Questions to answer:
**a.** What is the size of the sequences the dataloader produces in the LSTM tutorial below?
**b.** Extend the LSTM tutorial below, picking up the code where it stops.

Selected excerpt:
-*-*-

Training a Simple LSTM

In this tutorial we will go over using a recurrent neural network to classify clockwise and anticlockwise spirals. By the end of this tutorial you will be able to:

Create custom Lux models.
Become familiar with the Lux recurrent neural network API.
Training using Optimisers.jl and Zygote.jl.

Package Imports

julia

using ADTypes, Lux, LuxAMDGPU, LuxCUDA, JLD2, MLUtils, Optimisers, Zygote, Printf, Random,
      Statistics

Dataset

We will use MLUtils to generate 500 (noisy) clockwise and 500 (noisy) anticlockwise spirals. Using this data we will create a MLUtils.DataLoader. Our dataloader will give us sequences of size 2 × seq_len × batch_size and we need to predict a binary value whether the sequence is clockwise or anticlockwise.

julia

function get_dataloaders(; dataset_size=1000, sequence_length=50)
    # Create the spirals
    data = [MLUtils.Datasets.make_spiral(sequence_length) for _ in 1:dataset_size]
    # Get the labels
    labels = vcat(repeat([0.0f0], dataset_size ÷ 2), repeat([1.0f0], dataset_size ÷ 2))
    clockwise_spirals = [reshape(d[1][:, 1:sequence_length], :, sequence_length, 1)
                         for d in data[1:(dataset_size ÷ 2)]]
    anticlockwise_spirals = [reshape(
                                 d[1][:, (sequence_length + 1):end], :, sequence_length, 1)

-*-*-

Dataset excerpts:
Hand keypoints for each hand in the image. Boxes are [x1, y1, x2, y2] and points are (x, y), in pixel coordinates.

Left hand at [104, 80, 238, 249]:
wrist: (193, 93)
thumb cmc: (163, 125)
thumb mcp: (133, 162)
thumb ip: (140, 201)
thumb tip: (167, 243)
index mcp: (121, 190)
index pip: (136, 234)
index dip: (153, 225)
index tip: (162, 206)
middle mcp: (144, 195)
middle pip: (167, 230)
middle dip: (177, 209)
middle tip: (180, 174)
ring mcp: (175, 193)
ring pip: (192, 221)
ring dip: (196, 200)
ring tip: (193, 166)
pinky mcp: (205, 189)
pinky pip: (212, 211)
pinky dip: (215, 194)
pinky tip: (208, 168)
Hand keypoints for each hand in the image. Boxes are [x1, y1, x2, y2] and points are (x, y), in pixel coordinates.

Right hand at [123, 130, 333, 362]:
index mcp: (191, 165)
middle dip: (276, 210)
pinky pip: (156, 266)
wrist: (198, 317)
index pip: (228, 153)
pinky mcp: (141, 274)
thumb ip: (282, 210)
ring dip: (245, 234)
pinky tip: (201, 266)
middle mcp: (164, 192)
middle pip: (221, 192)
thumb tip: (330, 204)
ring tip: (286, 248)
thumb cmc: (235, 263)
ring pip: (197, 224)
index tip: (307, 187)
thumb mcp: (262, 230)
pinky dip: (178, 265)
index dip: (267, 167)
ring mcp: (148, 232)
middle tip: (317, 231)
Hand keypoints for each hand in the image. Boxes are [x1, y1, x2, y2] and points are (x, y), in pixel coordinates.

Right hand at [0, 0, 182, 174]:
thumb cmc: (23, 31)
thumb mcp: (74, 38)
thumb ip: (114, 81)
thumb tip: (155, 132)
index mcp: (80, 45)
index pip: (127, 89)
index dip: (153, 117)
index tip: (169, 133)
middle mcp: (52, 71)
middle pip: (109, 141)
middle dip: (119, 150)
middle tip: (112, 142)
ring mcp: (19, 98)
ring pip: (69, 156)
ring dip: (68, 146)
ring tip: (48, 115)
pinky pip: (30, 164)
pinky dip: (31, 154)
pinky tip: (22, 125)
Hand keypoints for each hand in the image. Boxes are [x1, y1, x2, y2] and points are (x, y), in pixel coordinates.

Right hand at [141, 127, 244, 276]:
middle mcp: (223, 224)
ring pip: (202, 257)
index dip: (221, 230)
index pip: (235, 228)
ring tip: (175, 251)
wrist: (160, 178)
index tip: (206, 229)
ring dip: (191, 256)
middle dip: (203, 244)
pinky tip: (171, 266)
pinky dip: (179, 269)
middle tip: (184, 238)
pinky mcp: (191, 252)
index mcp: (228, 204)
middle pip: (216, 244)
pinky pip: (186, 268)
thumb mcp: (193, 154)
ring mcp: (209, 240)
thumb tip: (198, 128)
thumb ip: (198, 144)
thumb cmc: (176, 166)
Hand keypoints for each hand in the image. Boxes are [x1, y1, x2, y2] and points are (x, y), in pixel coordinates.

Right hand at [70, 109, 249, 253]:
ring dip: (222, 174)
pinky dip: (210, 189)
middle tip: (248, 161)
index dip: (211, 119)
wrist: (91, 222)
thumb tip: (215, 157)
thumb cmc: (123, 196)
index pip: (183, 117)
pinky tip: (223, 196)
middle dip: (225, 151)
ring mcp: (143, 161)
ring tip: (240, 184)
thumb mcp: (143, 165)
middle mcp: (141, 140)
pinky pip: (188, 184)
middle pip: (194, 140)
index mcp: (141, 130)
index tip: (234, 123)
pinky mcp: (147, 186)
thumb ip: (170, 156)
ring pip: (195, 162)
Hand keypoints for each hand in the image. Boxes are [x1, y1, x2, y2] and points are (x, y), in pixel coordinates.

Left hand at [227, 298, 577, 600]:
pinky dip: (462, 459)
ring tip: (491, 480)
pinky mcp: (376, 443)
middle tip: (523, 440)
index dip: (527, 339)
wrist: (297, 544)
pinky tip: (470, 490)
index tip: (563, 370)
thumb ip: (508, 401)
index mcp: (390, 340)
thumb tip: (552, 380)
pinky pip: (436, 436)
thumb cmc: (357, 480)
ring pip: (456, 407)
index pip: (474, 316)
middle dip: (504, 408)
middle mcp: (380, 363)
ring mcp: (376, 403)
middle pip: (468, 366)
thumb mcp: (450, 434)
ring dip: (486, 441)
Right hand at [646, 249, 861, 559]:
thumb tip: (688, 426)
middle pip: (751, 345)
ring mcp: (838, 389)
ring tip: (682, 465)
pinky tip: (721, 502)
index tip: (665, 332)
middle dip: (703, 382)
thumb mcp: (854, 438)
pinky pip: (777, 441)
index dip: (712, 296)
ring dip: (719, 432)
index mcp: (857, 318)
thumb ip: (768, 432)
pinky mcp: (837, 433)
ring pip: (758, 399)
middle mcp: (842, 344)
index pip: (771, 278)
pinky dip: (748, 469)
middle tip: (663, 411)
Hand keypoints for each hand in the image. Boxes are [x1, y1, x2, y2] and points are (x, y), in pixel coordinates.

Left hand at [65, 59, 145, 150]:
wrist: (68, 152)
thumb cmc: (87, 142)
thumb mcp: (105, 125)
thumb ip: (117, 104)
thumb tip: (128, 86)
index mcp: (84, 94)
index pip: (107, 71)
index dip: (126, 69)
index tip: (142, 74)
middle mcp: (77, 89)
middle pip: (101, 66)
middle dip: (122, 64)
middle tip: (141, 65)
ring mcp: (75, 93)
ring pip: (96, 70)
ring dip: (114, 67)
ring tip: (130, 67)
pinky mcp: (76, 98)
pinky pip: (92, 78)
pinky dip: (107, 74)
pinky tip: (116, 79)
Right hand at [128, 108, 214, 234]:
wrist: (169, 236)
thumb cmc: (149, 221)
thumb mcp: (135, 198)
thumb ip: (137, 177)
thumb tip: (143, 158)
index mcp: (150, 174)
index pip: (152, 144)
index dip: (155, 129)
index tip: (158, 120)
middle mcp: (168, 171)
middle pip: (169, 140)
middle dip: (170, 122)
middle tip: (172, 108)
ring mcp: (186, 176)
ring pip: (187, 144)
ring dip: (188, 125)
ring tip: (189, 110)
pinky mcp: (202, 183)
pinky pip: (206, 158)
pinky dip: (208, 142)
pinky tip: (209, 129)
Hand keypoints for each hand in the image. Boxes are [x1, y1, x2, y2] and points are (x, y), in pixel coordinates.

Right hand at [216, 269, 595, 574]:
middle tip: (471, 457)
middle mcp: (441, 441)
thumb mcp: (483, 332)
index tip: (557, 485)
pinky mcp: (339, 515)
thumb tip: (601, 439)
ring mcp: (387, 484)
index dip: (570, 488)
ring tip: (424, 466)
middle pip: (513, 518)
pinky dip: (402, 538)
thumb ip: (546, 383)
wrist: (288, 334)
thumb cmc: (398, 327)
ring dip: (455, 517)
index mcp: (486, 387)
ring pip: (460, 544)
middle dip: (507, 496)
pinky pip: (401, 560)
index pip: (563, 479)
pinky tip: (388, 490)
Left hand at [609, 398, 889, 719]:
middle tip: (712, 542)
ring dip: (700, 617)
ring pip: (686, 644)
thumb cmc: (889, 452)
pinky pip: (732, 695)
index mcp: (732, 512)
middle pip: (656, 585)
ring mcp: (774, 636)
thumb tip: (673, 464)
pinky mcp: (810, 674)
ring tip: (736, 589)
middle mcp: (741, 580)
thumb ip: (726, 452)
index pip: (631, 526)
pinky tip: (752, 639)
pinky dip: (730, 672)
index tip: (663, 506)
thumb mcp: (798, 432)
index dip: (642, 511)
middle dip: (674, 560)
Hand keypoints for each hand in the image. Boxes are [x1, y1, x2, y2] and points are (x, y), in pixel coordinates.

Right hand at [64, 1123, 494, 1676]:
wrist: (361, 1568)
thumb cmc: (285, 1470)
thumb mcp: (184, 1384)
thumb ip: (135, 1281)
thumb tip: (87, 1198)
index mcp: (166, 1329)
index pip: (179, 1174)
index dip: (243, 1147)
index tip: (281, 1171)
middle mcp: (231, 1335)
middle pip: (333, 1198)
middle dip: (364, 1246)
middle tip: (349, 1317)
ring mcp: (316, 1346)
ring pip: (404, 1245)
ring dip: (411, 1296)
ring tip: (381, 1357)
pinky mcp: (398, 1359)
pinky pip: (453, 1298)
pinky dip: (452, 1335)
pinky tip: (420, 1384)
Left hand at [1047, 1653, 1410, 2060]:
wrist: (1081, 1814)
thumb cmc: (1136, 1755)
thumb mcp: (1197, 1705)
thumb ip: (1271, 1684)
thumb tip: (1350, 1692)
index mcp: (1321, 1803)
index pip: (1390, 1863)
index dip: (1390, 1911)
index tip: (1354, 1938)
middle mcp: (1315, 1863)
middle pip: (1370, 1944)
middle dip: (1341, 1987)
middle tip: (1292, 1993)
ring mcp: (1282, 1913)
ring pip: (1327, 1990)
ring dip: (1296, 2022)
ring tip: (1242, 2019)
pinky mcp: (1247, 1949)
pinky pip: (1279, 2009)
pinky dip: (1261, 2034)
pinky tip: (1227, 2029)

-*-*-

Outputs by task:
**a.** 2 × seq_len × batch_size

**b.**
                             for d in data[((dataset_size ÷ 2) + 1):end]]
    x_data = Float32.(cat(clockwise_spirals..., anticlockwise_spirals...; dims=3))
    # Split the dataset
    (x_train, y_train), (x_val, y_val) = splitobs((x_data, labels); at=0.8, shuffle=true)
    # Create DataLoaders
    return (
        # Use DataLoader to automatically minibatch and shuffle the data
        DataLoader(collect.((x_train, y_train)); batchsize=128, shuffle=true),
        # Don't shuffle the validation data
        DataLoader(collect.((x_val, y_val)); batchsize=128, shuffle=false))
end

get_dataloaders (generic function with 1 method)

Creating a Classifier

We will be extending the Lux.AbstractExplicitContainerLayer type for our custom model since it will contain a lstm block and a classifier head.

We pass the fieldnames lstm_cell and classifier to the type to ensure that the parameters and states are automatically populated and we don't have to define Lux.initialparameters and Lux.initialstates.

To understand more about container layers, please look at Container Layer.

julia

struct SpiralClassifier{L, C} <:
       Lux.AbstractExplicitContainerLayer{(:lstm_cell, :classifier)}
    lstm_cell::L
    classifier::C
end

We won't define the model from scratch but rather use the Lux.LSTMCell and Lux.Dense.

julia

function SpiralClassifier(in_dims, hidden_dims, out_dims)
    return SpiralClassifier(
        LSTMCell(in_dims => hidden_dims), Dense(hidden_dims => out_dims, sigmoid))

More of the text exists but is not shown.